Friday, May 13, 2005

Route Irish - does it go all the way to fascism?

I had some blog time yesterday but I spent it following up a story. Somebody told me that the main route to the airport from Baghdad is called 'route Irish' by the US military and that, while the term was commonly used by the US media it was being avoided by the Irish. This would be in keeping with the Irish media's craven response to the war. The main, so called 'liberal' media outlets, are in fact dominated by the PDs, who are an extremist right wing party which has added an explicit racist agenda to its previous take on laissez faire, 19th century right wing liberalism. The largest newspaper The Independent, and many others, are owned by a baron somewhat like Murdoch but much less pleasant and interesting. And then there are the English papers transplanted here which are, as in England, racist.
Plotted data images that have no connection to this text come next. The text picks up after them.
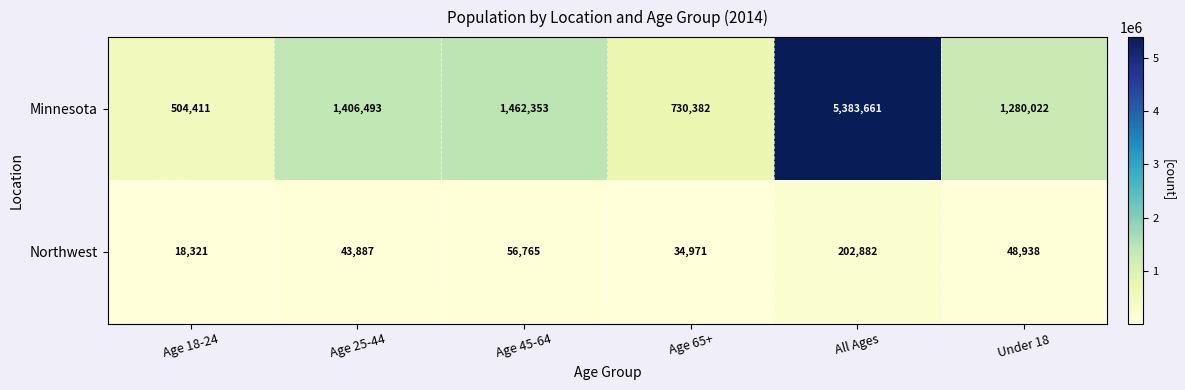

What is the total value across all series at Age 65+?

765353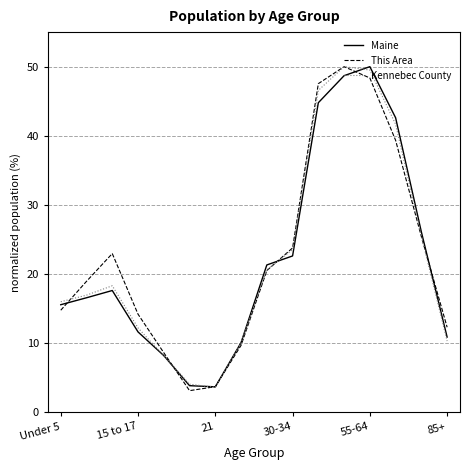

What is the greatest value displayed?

50.0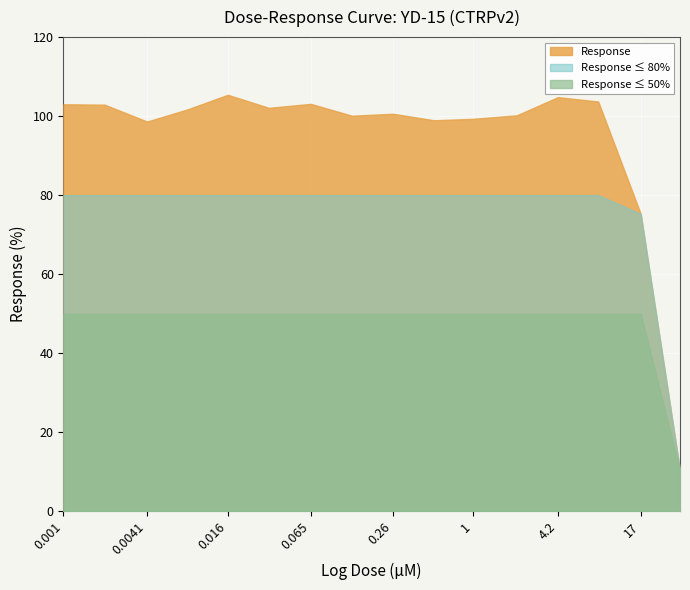

The chart shows a value of 102.9 at 0.002. True or false?

True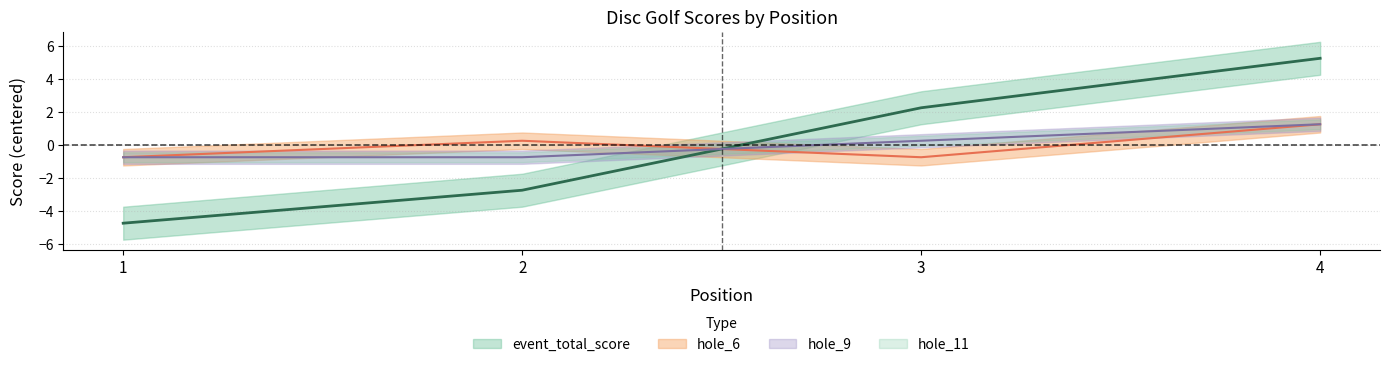

Where is hole_6 nearest to the value 0?

2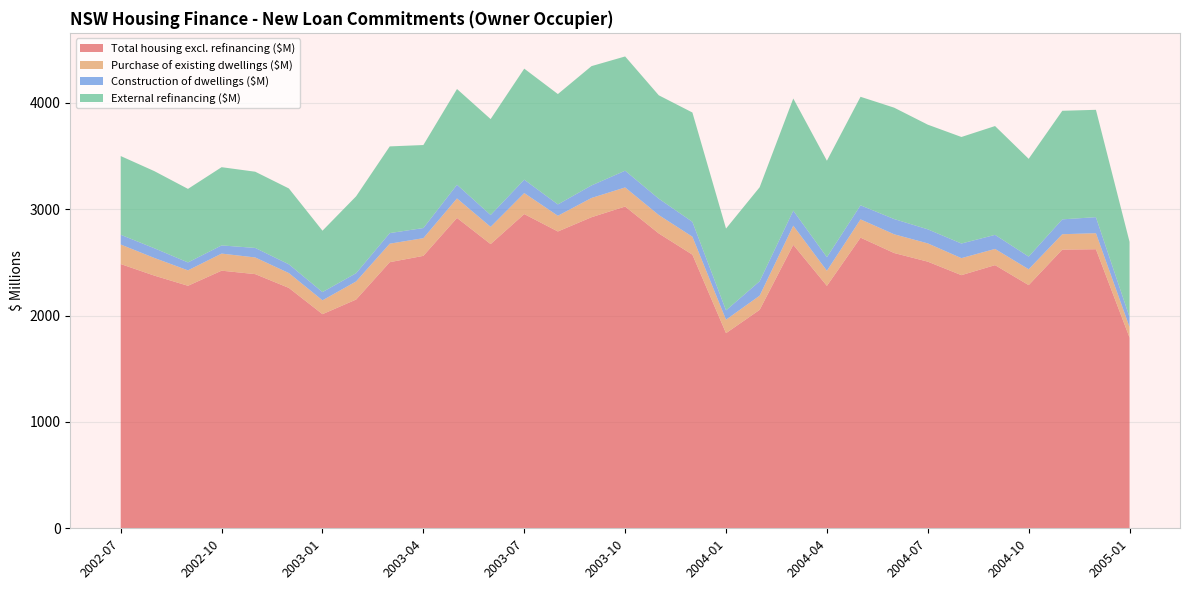

Reading left to right, list all the values displayed in this chart.

Total housing excl. refinancing ($M): 2484.6	2375.8	2280.2	2422.2	2389.9	2260.3	2013.4	2150.9	2502.2	2561.6	2918.3	2672.3	2954.4	2790.9	2924.9	3025.4	2772.4	2572.9	1834.8	2054.0	2665.5	2279.6	2732.9	2588.2	2507.1	2380.2	2474.4	2286.5	2620.6	2623.9	1792.8
Purchase of existing dwellings ($M): 183.7	166.2	145.2	160.8	156.7	139.5	130.2	170.2	174.0	166.5	183.2	162.2	197.7	147.7	181.1	179.6	173.3	168.8	126.6	133.3	179.8	141.8	171.8	176.3	171.9	159.9	152.5	149.3	144.5	150.9	99.6
Construction of dwellings ($M): 91.6	91.1	74.4	76.8	89.5	82.4	77.5	77.5	99.4	95.1	128.8	111.2	126.0	106.7	117.8	157.3	153.5	140.0	87.8	135.5	141.6	127.9	132.4	143.2	132.1	137.6	132.1	118.9	139.8	150.6	93.1
External refinancing ($M): 740.3	725.2	691.6	735.6	716.7	713.3	577.1	723.1	815.3	780.5	900.2	902.0	1043.9	1037.7	1121.8	1074.4	972.3	1027.9	769.0	884.1	1054.4	906.6	1020.2	1047.3	984.1	1001.7	1023.2	919.4	1020.9	1009.5	707.7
Anyway, I went to check the story out, and there isn't the empirical evidence to back it up. True, the Irish media have avoided any mention, but with the relative numbers of articles there would be no expectation that it would crop up in the Irish media. Really it barely features in the US media too and their focus is much sharper on Iraq. Or at least they write about it a lot more even if their gaze is rather choosy. We also might expect the term more readily there as they fetishise the US military with their 'thunder runs' and coopting of military propaganda terms in an unblinking fashion - a process that really saw the light of day when the US media invented an organisation called the viet cong, which is quite hilarious but another story entirely (see the introduction to Philip Jones Griffiths Vietnam Inc. where he gives the US military propaganda name that they insisted be used by accredited journalists with the alternative name, you can really see how they created a fantasy world where they were loved by the locals, a cosy fantasy that obviously convinced many, long after they were tipping the hueys into the sea and promising to pay a few paltry billions in reparations for the millions of civilians they murdered. Billions they forgot to pay.)

I mention all this as I am avoiding doing a project on blogs in Ireland. There is a cosy consensus in Ireland of quite extreme right wing opinion. This is continually reinforced by the media. A (pro-war) american friend of mine who is leaving here as soon as he can told me shortly after he arrived here that he found it really funny that Irish media sources continually got away with saying that this country was 'anti-business'. He claims you wouldn't get away with that in the US. This country is 'the most globalised in the world', is rapidly heading from a country of have nots and hereditary wealth (those that invaded and those that collaborated) to a country of have-nots and robber barons. Our media is turning the other way. At the same time a movement appears, to me, to be gathering at the fringe of the media. This movement is of independent but mutually supportive groups, lobbying and colinising cyberspace with hate and contempt filled rants. These people bolster each other, and talk of ranters like Kevin Myers as an intellectual and free thinker, rather than an intellectual minnow and bigot. There are people there like the freedom institute and the open republic that need to be monitored. They are pushing a cosy consensus further and further to the right, further towards extremism, racism, and ulitmately facism if they are not checked. I think of leaving here too. Let it fester in its hate filled, racist, kill the poor, culturally backward, weeping wound of a public discourse. Though for evil to prosper... Well, I'm not a good man anyway, but it's time I did something. And as I pointed out at the beginning of this piece, counting and logging what they are saying to check what is really going on is a start, although I really don't look forward to immersing myself in that filth.